=== Exercise goal ===
Without including any picture, write out the entries exactly as they stand.

=== Dataset ===
========
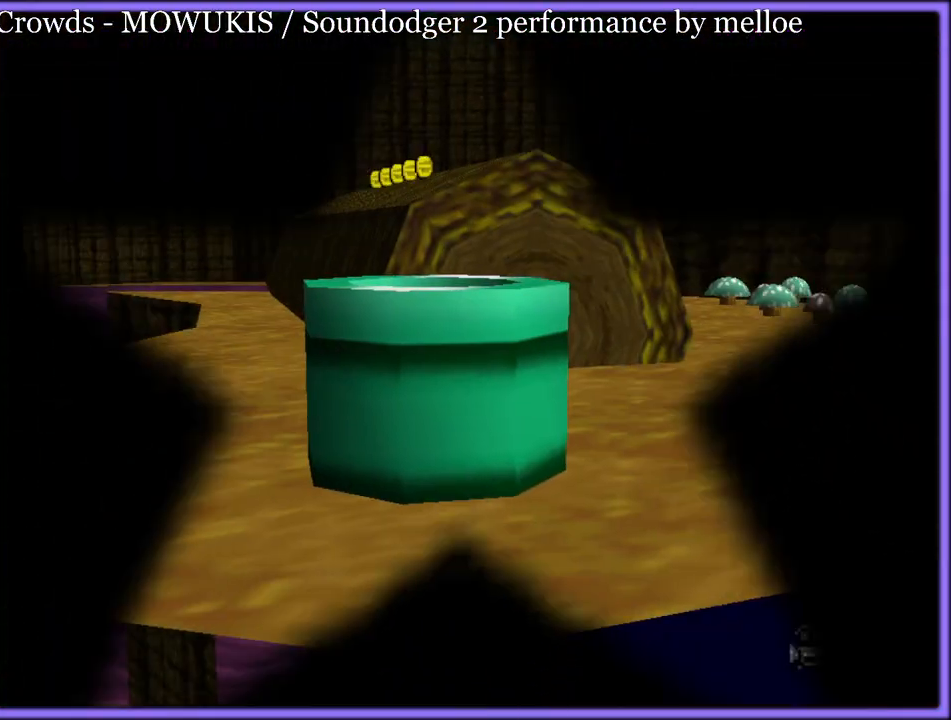
{"dt_ms": 500, "buttons": [], "left_stick": "center", "button_events": []}
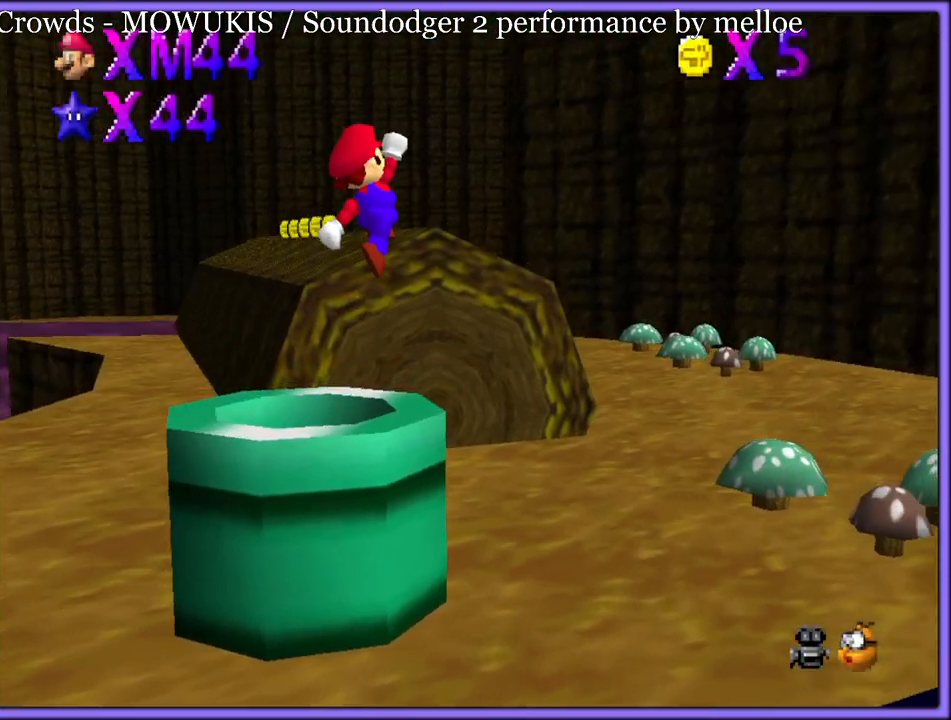
{"dt_ms": 500, "buttons": [], "left_stick": "center", "button_events": []}
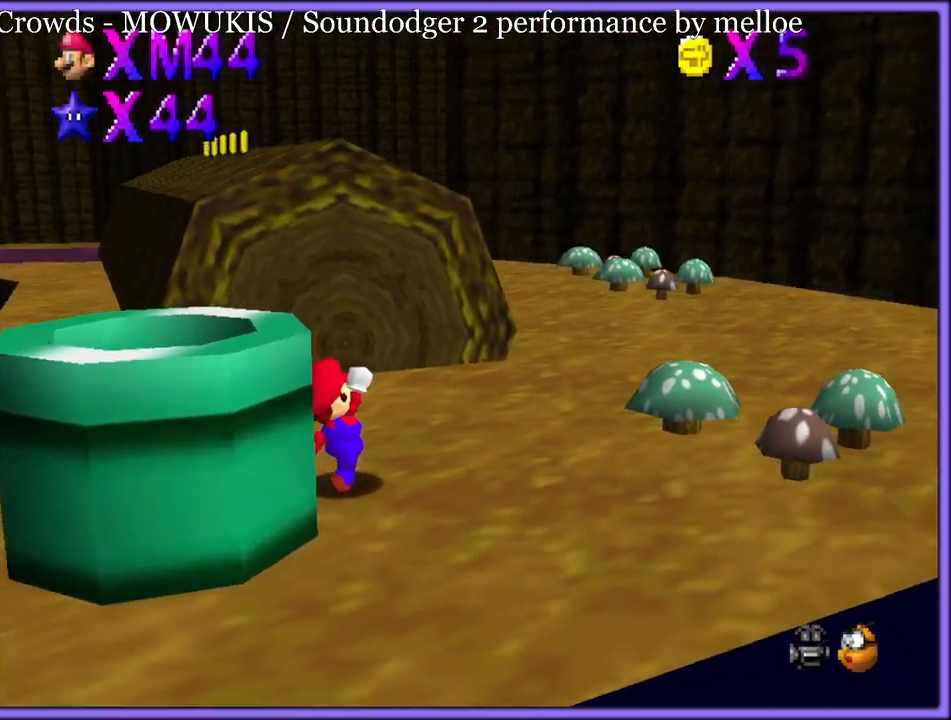
{"dt_ms": 500, "buttons": [], "left_stick": "up-right", "button_events": []}
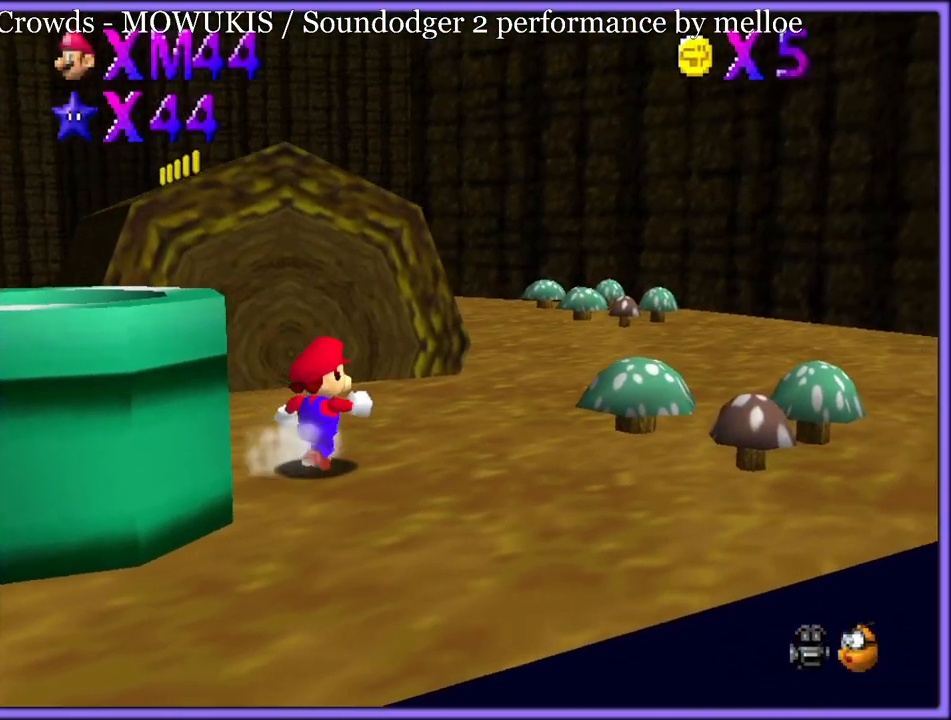
{"dt_ms": 500, "buttons": [], "left_stick": "up-right", "button_events": []}
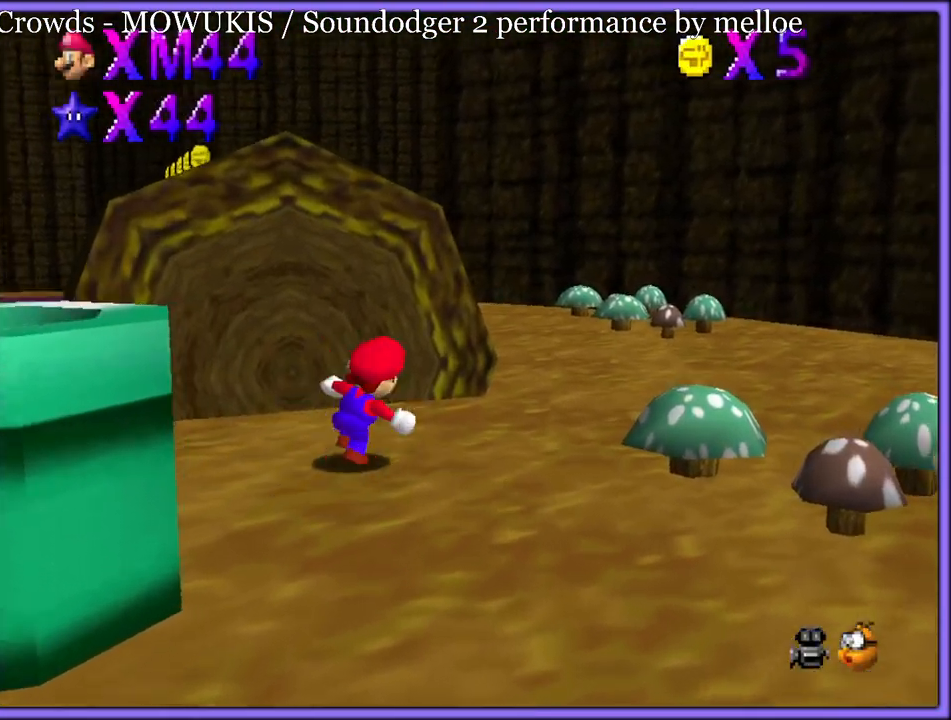
{"dt_ms": 500, "buttons": ["C_DOWN"], "left_stick": "up", "button_events": [[217, "A", "down"], [300, "A", "up"], [383, "C_DOWN", "down"], [383, "C_RIGHT", "down"], [500, "C_RIGHT", "up"]]}
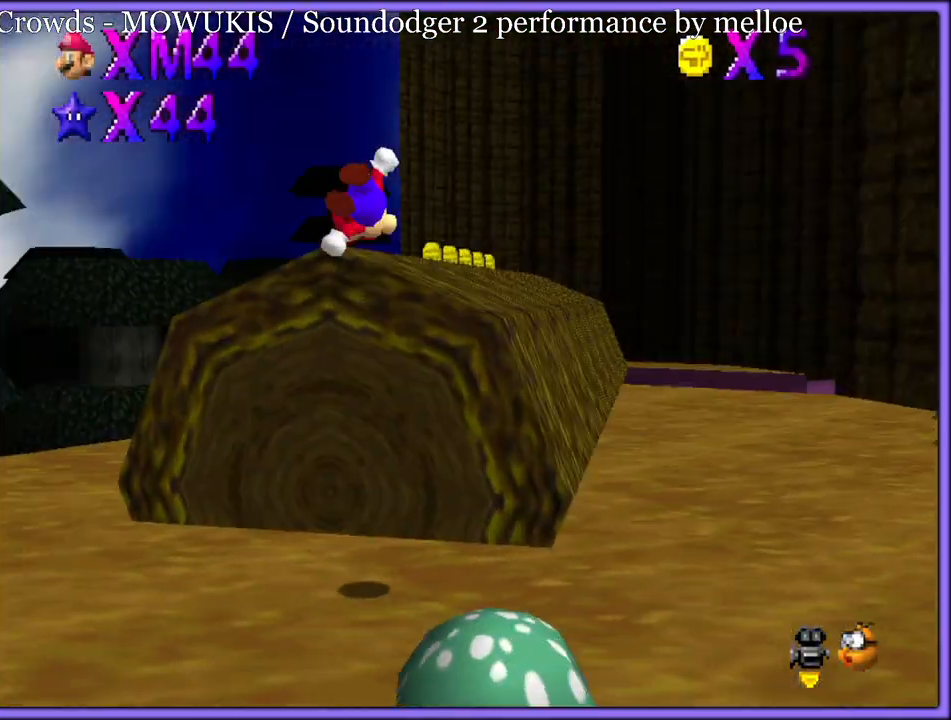
{"dt_ms": 500, "buttons": ["B"], "left_stick": "up-right", "button_events": [[217, "C_DOWN", "up"], [433, "B", "down"]]}
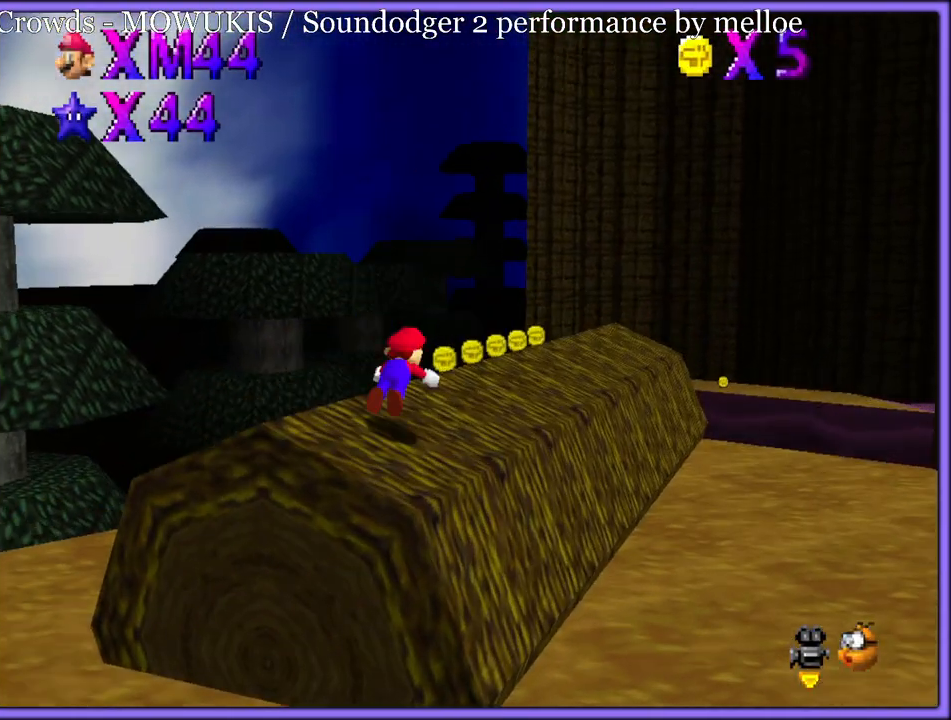
{"dt_ms": 500, "buttons": ["A"], "left_stick": "up-right", "button_events": [[17, "B", "up"], [33, "A", "down"], [83, "B", "down"], [100, "A", "up"], [183, "B", "up"], [250, "A", "down"]]}
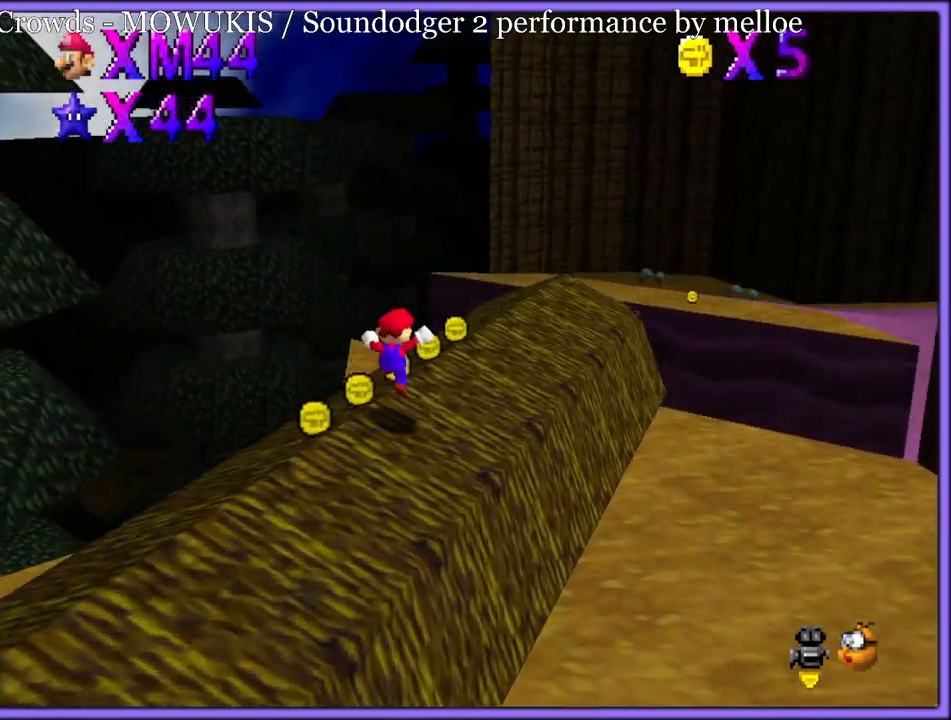
{"dt_ms": 500, "buttons": [], "left_stick": "up-right", "button_events": [[150, "B", "down"], [250, "A", "up"], [267, "B", "up"]]}
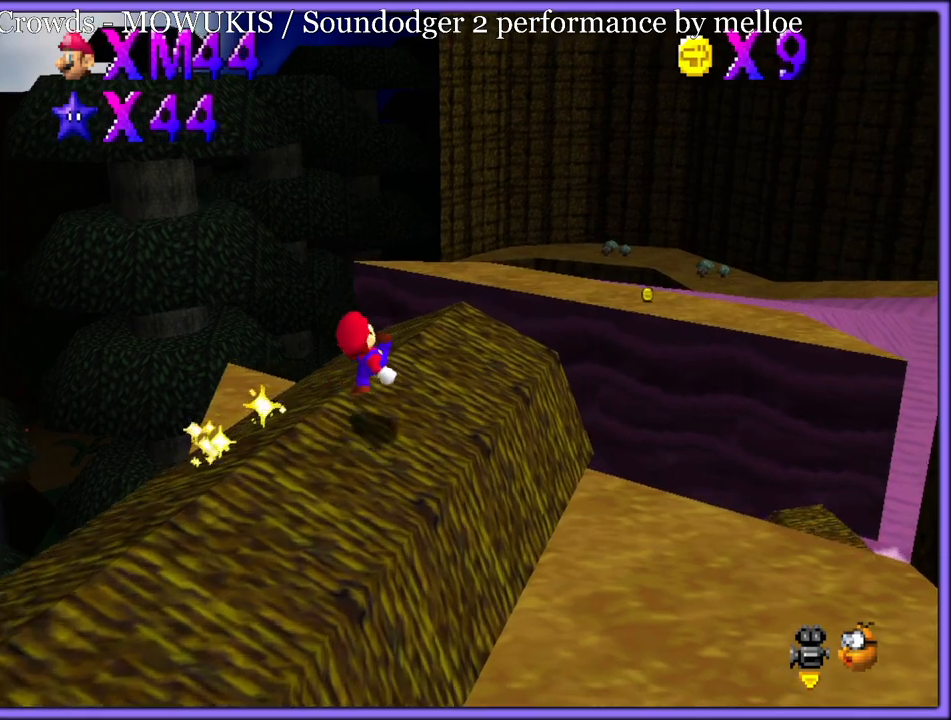
{"dt_ms": 500, "buttons": ["A", "Z"], "left_stick": "up-right", "button_events": [[367, "Z", "down"], [417, "A", "down"]]}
========
=== Output ===
{"dt_ms": 500, "buttons": [], "left_stick": "center", "button_events": []}
{"dt_ms": 500, "buttons": [], "left_stick": "center", "button_events": []}
{"dt_ms": 500, "buttons": [], "left_stick": "up-right", "button_events": []}
{"dt_ms": 500, "buttons": [], "left_stick": "up-right", "button_events": []}
{"dt_ms": 500, "buttons": ["C_DOWN"], "left_stick": "up", "button_events": [[217, "A", "down"], [300, "A", "up"], [383, "C_DOWN", "down"], [383, "C_RIGHT", "down"], [500, "C_RIGHT", "up"]]}
{"dt_ms": 500, "buttons": ["B"], "left_stick": "up-right", "button_events": [[217, "C_DOWN", "up"], [433, "B", "down"]]}
{"dt_ms": 500, "buttons": ["A"], "left_stick": "up-right", "button_events": [[17, "B", "up"], [33, "A", "down"], [83, "B", "down"], [100, "A", "up"], [183, "B", "up"], [250, "A", "down"]]}
{"dt_ms": 500, "buttons": [], "left_stick": "up-right", "button_events": [[150, "B", "down"], [250, "A", "up"], [267, "B", "up"]]}
{"dt_ms": 500, "buttons": ["A", "Z"], "left_stick": "up-right", "button_events": [[367, "Z", "down"], [417, "A", "down"]]}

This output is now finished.